» **What to work on**
Which lines in the listing below contain the string "Perugia"? Pick out and copy each such line, treating uppercase and lowercase letters as distinct.

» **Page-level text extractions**
● ● ● ● ● ● ●

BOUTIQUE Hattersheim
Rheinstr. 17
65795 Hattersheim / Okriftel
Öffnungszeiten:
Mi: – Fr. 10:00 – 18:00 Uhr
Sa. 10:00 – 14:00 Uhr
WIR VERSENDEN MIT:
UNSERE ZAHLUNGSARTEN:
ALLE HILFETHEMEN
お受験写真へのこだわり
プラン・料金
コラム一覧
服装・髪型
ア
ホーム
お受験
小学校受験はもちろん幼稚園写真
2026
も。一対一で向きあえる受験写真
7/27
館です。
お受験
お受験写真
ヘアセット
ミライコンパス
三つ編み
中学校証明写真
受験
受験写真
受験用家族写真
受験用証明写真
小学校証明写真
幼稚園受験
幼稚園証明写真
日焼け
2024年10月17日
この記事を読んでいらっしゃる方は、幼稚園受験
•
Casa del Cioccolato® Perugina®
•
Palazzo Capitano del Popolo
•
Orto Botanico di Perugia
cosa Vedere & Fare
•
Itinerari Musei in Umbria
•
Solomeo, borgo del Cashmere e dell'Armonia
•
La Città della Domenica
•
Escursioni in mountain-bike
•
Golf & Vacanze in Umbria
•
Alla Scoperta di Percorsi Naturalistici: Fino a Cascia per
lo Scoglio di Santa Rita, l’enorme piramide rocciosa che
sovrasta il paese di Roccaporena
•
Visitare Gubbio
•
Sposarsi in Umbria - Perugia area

● ● ● ● ● ● ●

» **Answer to this exercise**
Orto Botanico di Perugia
Sposarsi in Umbria - Perugia area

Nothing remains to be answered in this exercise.